🤖 AI Summary
Implicit in-context knowledge editing (IKE) poses a critical threat to the trustworthiness of large language models (LLMs) by enabling stealthy injection of erroneous or harmful knowledge that is difficult to detect and revert.
Method: We propose the first systematic framework for detecting and reversing IKE. We introduce the novel task of “reversal token” identification, supporting both continuous and discrete optimization. Our approach combines black-box detection—based on top-10 output probabilities—with attention-pattern and token-distribution analysis, enabling non-intrusive detection and edit reversal without model fine-tuning or architectural modification.
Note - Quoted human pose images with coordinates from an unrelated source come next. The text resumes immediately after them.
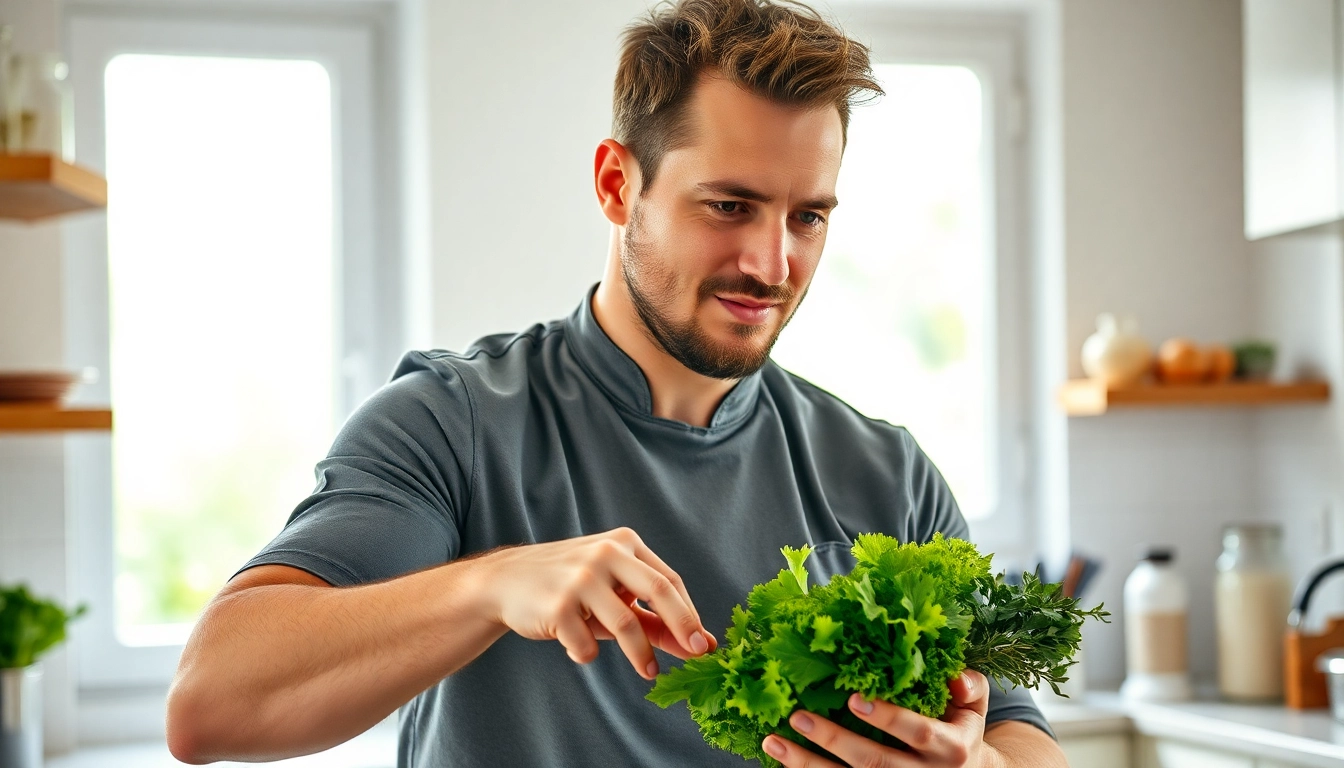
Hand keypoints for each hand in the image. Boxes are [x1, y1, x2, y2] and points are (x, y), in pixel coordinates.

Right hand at [476, 527, 716, 679]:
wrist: (506, 581)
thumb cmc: (572, 590)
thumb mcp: (614, 595)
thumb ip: (654, 618)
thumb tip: (699, 643)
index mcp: (624, 544)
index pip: (668, 580)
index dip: (689, 613)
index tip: (702, 643)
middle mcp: (605, 553)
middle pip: (658, 589)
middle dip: (682, 624)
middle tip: (697, 652)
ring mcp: (580, 577)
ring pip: (626, 622)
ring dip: (641, 654)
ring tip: (648, 672)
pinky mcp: (557, 604)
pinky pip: (586, 643)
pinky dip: (587, 652)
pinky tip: (575, 645)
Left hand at [762, 669, 995, 767]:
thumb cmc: (962, 729)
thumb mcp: (975, 707)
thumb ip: (969, 687)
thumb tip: (956, 679)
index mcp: (950, 746)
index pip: (917, 732)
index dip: (886, 717)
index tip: (853, 697)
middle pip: (875, 762)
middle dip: (834, 740)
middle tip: (798, 716)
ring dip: (808, 764)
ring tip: (775, 743)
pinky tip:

Contribution/Results: (1) We provide theoretical guarantees establishing the detectability and reversibility of IKE; (2) we design a lightweight, model-agnostic, low-interference joint detection–reversal mechanism. Extensive experiments across multiple LLMs demonstrate detection F1-scores and original-output restoration accuracy exceeding 80%, significantly enhancing model robustness, transparency, and controllability.
📝 Abstract
In-context knowledge editing (IKE) enables efficient modification of large language model (LLM) outputs without parameter changes and at zero-cost. However, it can be misused to manipulate responses opaquely, e.g., insert misinformation or offensive content. Such malicious interventions could be incorporated into high-level wrapped APIs where the final input prompt is not shown to end-users. To address this issue, we investigate the detection and reversal of IKE-edits. First, we demonstrate that IKE-edits can be detected with high accuracy (F1>80%) using only the top-10 output probabilities of the next token, even in a black-box setting, e.g. proprietary LLMs with limited output information. Further, we introduce the novel task of reversing IKE-edits using specially tuned reversal tokens. We explore using both continuous and discrete reversal tokens, achieving over 80% accuracy in recovering original, unedited outputs across multiple LLMs. Our continuous reversal tokens prove particularly effective, with minimal impact on unedited prompts. Through analysis of output distributions, attention patterns, and token rankings, we provide insights into IKE's effects on LLMs and how reversal tokens mitigate them. This work represents a significant step towards enhancing LLM resilience against potential misuse of in-context editing, improving their transparency and trustworthiness.